Cette histoire fait penser à « La cigale et la fourmi » de La Fontaine. La cigale n’avait rien prévu et la fourmi ne lui a rien prêté. Mais il y a une différence. Dans la parabole, celles qui ne veulent pas partager ne le font pas par égoïsme, mais parce que ce n’est pas possible : il n’y en a pas assez.  L’histoire n’est vraiment pas compliquée, mais est-elle facile à comprendre ? En effet une parabole ne dit pas tout. L’histoire comporte bien des mystères. Qui est l’époux ? Pourquoi arrive-t-il si tard ? Qui sont ces jeunes filles ? Pourquoi sortir la nuit ? Pourquoi s’endorment-elles ?  Pourquoi les lampes ont-elles tant d’importance ? Pourquoi être si dur avec les imprévoyantes ?  Qui est la mariée ? Enfin, pourquoi Jésus demande de veiller, si de toute façon on finira par s’endormir ? C’est étrange, mais ce sont justement les choses « bizarres » des paraboles qui aident à comprendre ce que Jésus veut dire. La parabole est comme un coffre-fort : on sait qu’il y a des choses précieuses dedans… Mais il faut des « clés » pour ouvrir le coffre-fort.

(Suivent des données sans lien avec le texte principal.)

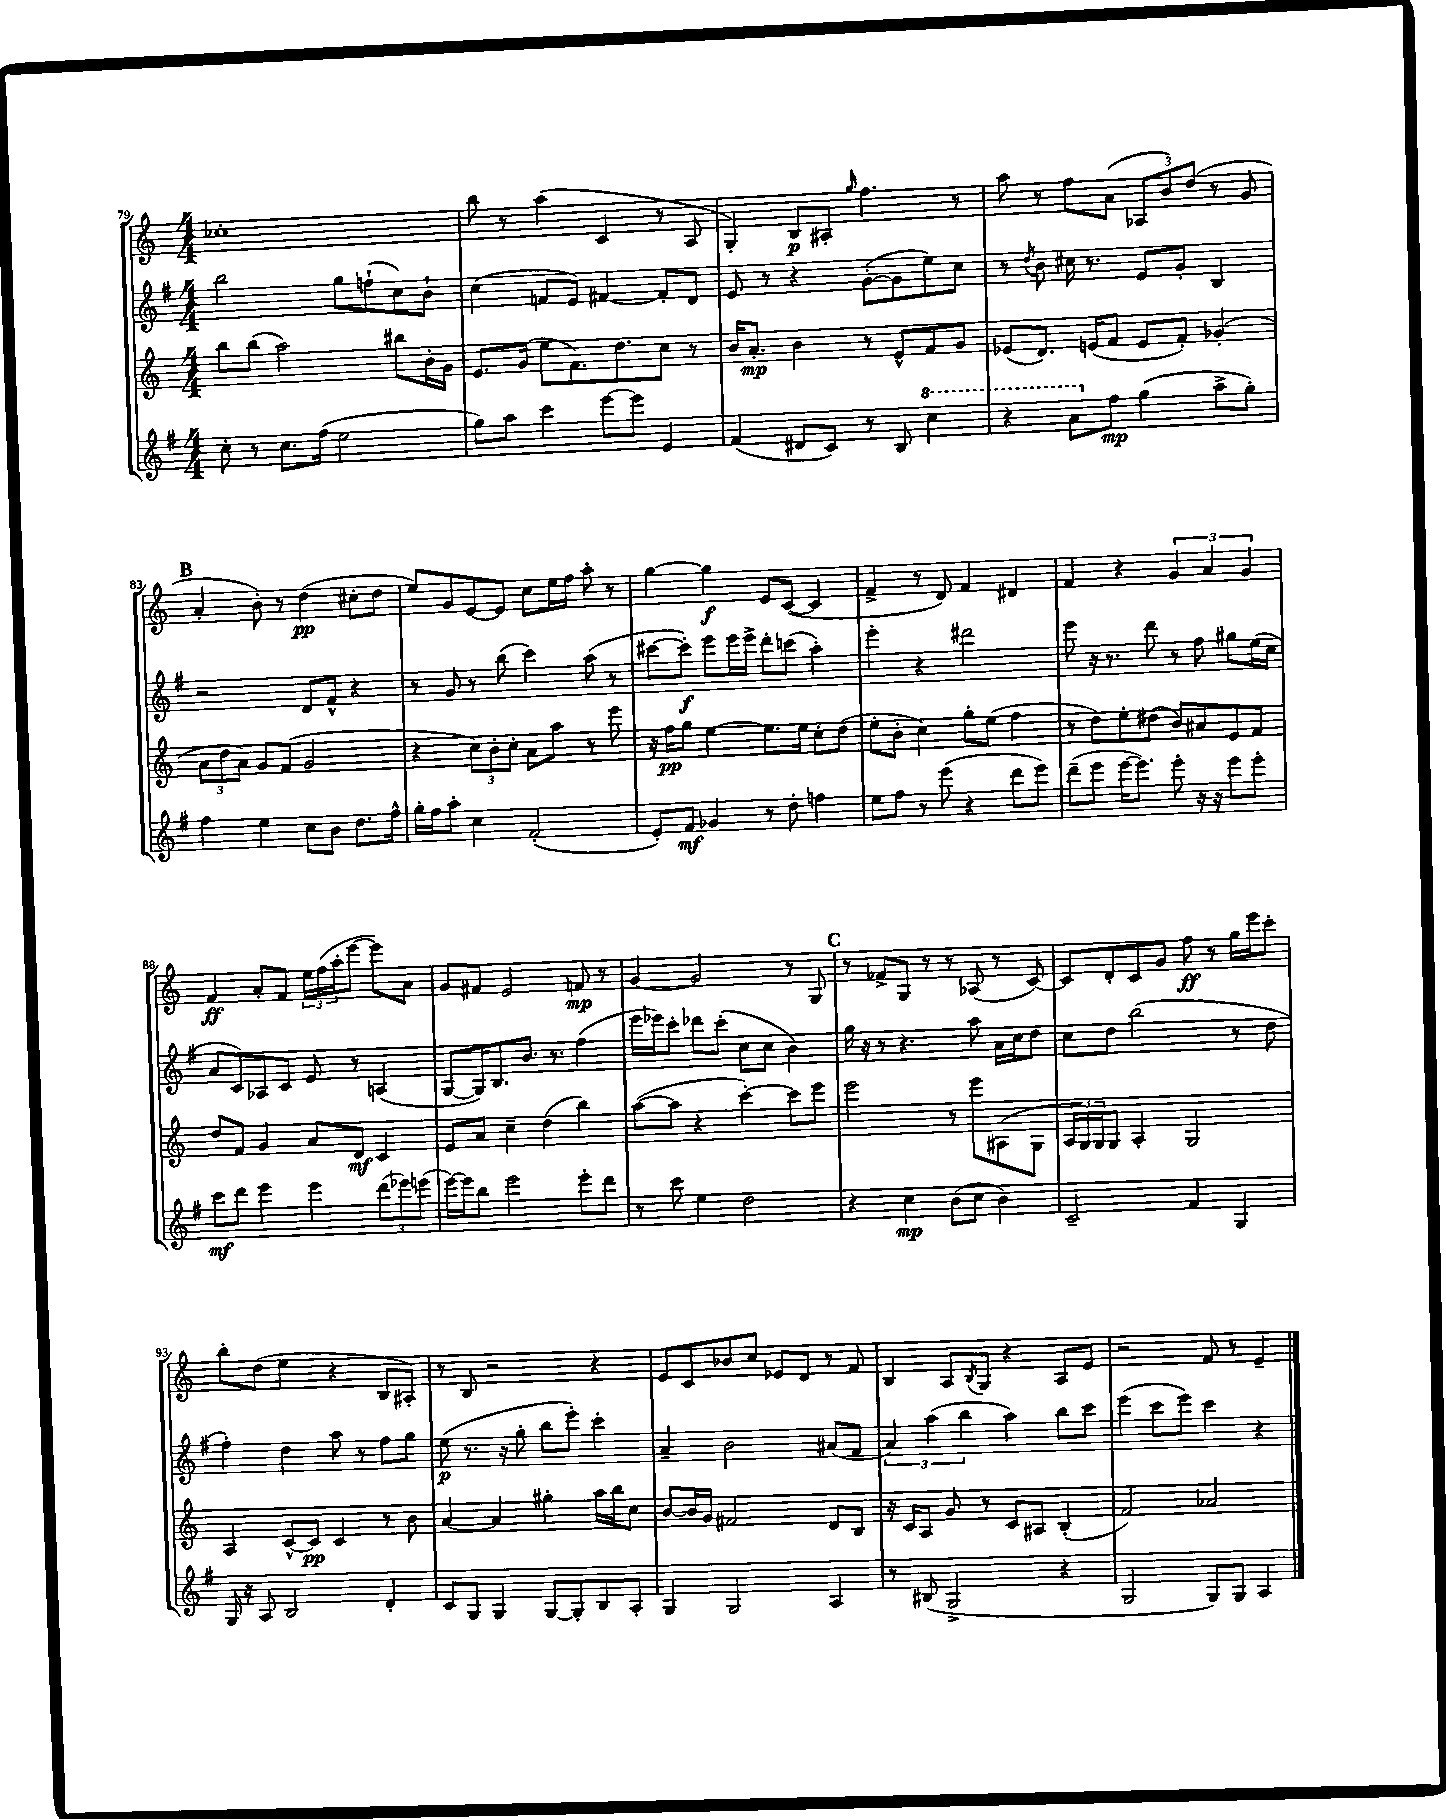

**kern	**kern	**kern	**kern
*staff4	*staff3	*staff2	*staff1
*clefG2	*clefG2	*clefG2	*clefG2
*k[f#]	*k[]	*k[f#]	*k[]
*M4/4	*M4/4	*M4/4	*M4/4
8cc'	8bb	2bb	1cc-'
8r	(8bb	.	.
8.cc	2aa)	.	.
(16ff#	.	.	.
2ee	.	8gg	.
.	.	(8ff`	.
.	8bb#	8cc)	.
.	16b'	8b`	.
.	16g	.	.
=	=	=	=
8gg)	8.e	(4cc	8bb
8aa	.	.	8r
.	(16g	.	.
4ccc	8ee	8f	(4aa
.	8.f)	8e)	.
[8eee	.	[4f#	4c
.	8.dd	.	.
8eee]	.	.	.
4e	8cc	8f#']	8r
.	8r	8d	8A
=	=	=	=
(4f#	16b	8e	4G')
.	8.a'	.	.
.	.	8r	.
8d#	4b	4r	8B
8c)	.	.	8A#'
.	.	.	16qqgg
8r	8r	([8g'	4.ff
8B	8e^^	8g]	.
4ccc	8f	8ee)	.
.	8g	8cc	8r
=	=	=	=
4r	(8e-	8r	8aa
.	.	8qdd	.
.	8.d)	8b	8r
8aa	.	16cc#	8ff
.	(16e	8.r	.
8ff#	8f	.	(8a
(4gg	8e	8e	12A-
.	.	.	12b)
.	8f')	8g'	.
.	.	.	(12dd
8aa^	(4g-'	4B	8r
8gg')	.	.	8g
=	=	=	=
4ff#	12a	2r	4a'
.	12dd	.	.
.	12a)	.	.
4ee	8g	.	8b')
.	(8f	.	8r
8cc	2g	8d	(4dd
8b	.	8f#^^	.
8.dd	.	4r	8cc#'
.	.	.	8dd
16ff#^^	.	.	.
=	=	=	=
16gg'	4r	8r	8ee)
16ff#	.	.	.
8aa'	.	8g	8g
4cc	12cc)	8r	[8e
.	12b'	.	.
.	.	(8bb	8e]
.	12cc'	.	.
(2f#'	8a	4ccc)	8cc
.	8aa	.	16ee
.	.	.	16ff
.	8r	(8aa	8aa'
.	8eee	8r	8r
=	=	=	=
8e')	16r	[8ccc#	[4gg
.	16ff	.	.
8f#	8gg	8ccc#'])	.
4g-	[4ee	8eee	4gg]
.	.	16eee	.
.	.	16eee^	.
8r	8.ee]	8ddd'	8e
8dd'	.	(8ccc	([8c
.	16ee	.	.
4ff	8cc'	4aa')	4c]
.	(8dd	.	.
=	=	=	=
8ee	8ee'	4eee'	4f^
8ff#	8b'	.	.
8r	4cc)	4r	8r
(8eee	.	.	8d)
4r	8gg'	2ddd#	4f
.	(8ee	.	.
8ddd	4ff	.	4d#
8eee)	.	.	.
=	=	=	=
(8ddd~	8r	8eee	4f
8eee	8dd)	16r	.
.	.	8.r	.
[16eee	8ee'	.	4r
8.eee])	.	.	.
.	(8dd#	8ddd	.
8eee'	8b)	8r	6g
16r	8a#	8ff#	.
.	.	.	6a
16r	.	.	.
8eee	8e	8gg#	.
.	.	.	6g
8eee'	8f	(16ee	.
.	.	16cc	.
=	=	=	=
8ccc	8dd	8a	4f
8ddd	8f	8c)	.
4eee	4g	8A-	8a'
.	.	8c	8f
4eee	8a	8e	24ee
.	.	.	(24ff
.	.	.	24aa'
.	8d	8r	[8eee
(12ddd	4c	(4A	8eee])
12eee-)	.	.	.
.	.	.	8a
(12eee	.	.	.
=	=	=	=
[16eee)	8e	[8G	8g
16eee]	.	.	.
8bb	8a	16G])	8f#
.	.	8.B	.
2eee	4cc~	.	2e
.	.	8.b	.
.	(4dd	.	.
.	.	8.r	.
8eee'	4bb)	(4ff#	8f
8ddd	.	.	8r
=	=	=	=
8r	([8aa	16eee	[4g
.	.	16eee-)	.
8ccc	8aa]	8ccc'	.
4ee	4r	8ddd-	2g]
.	.	(8ccc'	.
2dd	[4ccc')	8cc	.
.	.	8cc	.
.	8ccc]	4b)	8r
.	8eee	.	8G
=	=	=	=
4r	2eee	16gg	8r
.	.	16r	.
.	.	8r	8f-^
4cc	.	4.r	8G
.	.	.	8r
(8b	8r	.	8r
8cc	8eee	8aa	(8A-
4b)	(8A#	16a	8r
.	.	16cc	.
.	8G	8dd	[8c)
=	=	=	=
2c~	24A	8cc	8c]
.	24G)	.	.
.	24G	.	.
.	8G	8dd	8d'
.	4A'	(2bb	8c
.	.	.	8g
4f#	2G	.	8ff
.	.	.	8r
4G	.	8r	16gg
.	.	.	16eee
.	.	8dd	8ccc'
=	=	=	=
16G	4A	4ff#')	8bb'
16r	.	.	.
8A	.	.	(8dd
2B	[8c^^	4dd	4ee
.	8c]	.	.
.	4c	8aa	4r
.	.	8r	.
4d'	8r	8ff#	8B
.	8b	8gg	8A#')
=	=	=	=
8c	[4a	(8ee	8r
8G	.	8.r	8B
4G	4a]	.	2r
.	.	16r	.
.	.	8gg'	.
[8G	4gg#'	8bb	.
8G']	.	8eee')	.
8B	16aa	4ccc'	4r
.	16bb	.	.
8A'	8cc	.	.
=	=	=	=
4G	[8b	4a~	8e
.	16b]	.	8c
.	16g	.	.
2G	2f#	2b	8b-
.	.	.	8cc
.	.	.	8e-
.	.	.	8d
4A	8d	(8a#	8r
.	8B	8f#	8f
=	=	=	=
8r	16r	6a)	4B
.	16c	.	.
(8B#	8A	.	.
.	.	(6aa	.
2G^	8g	.	8A
.	.	6bb	.
.	.	.	8qB
.	8r	.	8G
.	8c	4aa)	4r
.	8A#	.	.
4r	(4B'	8bb	8A
.	.	8ccc	8e
=	=	=	=
2G	2f)	(4eee	2r
.	.	8ccc	.
.	.	8eee)	.
8G)	2a-	4ccc	8f
8G	.	.	8r
4A	.	4r	4e~
==	==	==	==
*-	*-	*-	*-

Pour ouvrir le coffre, prenons des clés. D’abord qui est l’époux : dans l’Evangile, l’époux, c’est Jésus. C’est comme cela que l’appelle son cousin Jean-Baptiste devant ses disciples. Jésus aime chacun aussi fort qu’un époux aime son épouse. Et le Paradis, à la résurrection, est comparé à un festin de noces.  La nuit est parfois comparée aux difficultés, quand on ne voit plus quoi faire. Le sommeil est une image de la mort. On dit encore « il s’est endormi dans la mort… Qu’il repose en paix ». Quand son ami Lazare était mort Jésus avait dit « il s’est endormi ». Les jeunes filles sont les disciples, chargés de préparer sa venue dans le cœur des hommes. Enfin, l’huile et la lumière, ce sont nos bonnes actions. On disait autrefois « nos bonnes œuvres ». Jésus disait « que votre lumière brille devant les hommes… En voyant vos bonnes actions, ils béniront Dieu».

Jésus voulait préparer ses disciples à ne pas l’attendre trop vite après sa résurrection et son départ vers le Ciel. Puisqu’il avait dit qu’il reviendrait, certains pensaient que Jésus allait revenir sur terre dans quelques semaines, quelques mois ou quelques années. Certains se contentaient donc d’attendre, se décourageaient, ou trouvaient qu’ils en avaient assez fait et qu’ils avaient gagné leur place au Ciel. D’autres continuaient inlassablement à faire le bien, jusqu’à leur mort. « Veiller », ce n’est pas attendre assis sur une chaise, en luttant contre le sommeil ! C’est se préparer activement

Tous les disciples se sont endormis dans le sommeil de la mort sans avoir vu venir Jésus. C’est à la résurrection, en se réveillant de la mort, qu’ils le verront enfin et pourront faire une fête, comme un immense repas de noce. Mais ceux qui se sont fatigués de faire des bonnes œuvres et qui avaient passé leur temps a attendre le nez en l’air seront peut-être moins bien accueillis que les autres

Actualiser et vivre la Parabole

Le plus important pour nous, c’est d’actualiser, de digérer cette histoire car les jeunes filles prévoyantes ou insouciantes, c’est aussi nous. Quand je fais preuve de justice, de partage, de charité, de pardon, je fais des réserves d’huile pour que la lumière de ma vie brille devant le Seigneur, quand j’irais à sa rencontrer pour entrer dans la salle des noces, au Paradis. Si je compte sur les autres pour faire le bien à ma place, ça ne marche pas. La vie éternelle se prépare maintenant. Ça demande de la patience, du courage et de la persévérance.  A chacun de voir comment cela peut guider sa vie.

Alors, suis-je comme ces jeunes filles insouciantes, un peu fofolles, qui comptent toujours sur les autres pour arranger les problèmes ? Ou comme ces jeunes filles prudentes, qui amassent des trésors de bonnes actions? Ça dépend peut-être des jours. Il faut faire confiance à Dieu, et le prier de nous donner la force de ne pas nous décourager. Il y a une parole de la Bible qui dit « je dors mais mon cœur veille ». Cela peut guider notre prière

Seigneur, quand notre esprit et notre corps sont fatigués, quand nos yeux se ferme, que notre cœur reste attentif, prêt à se réveiller quand nous seront appelés à nous rencontrer. Et que l’huile de la bonté ne manque jamais dans la lampe de ma vie.  Amen.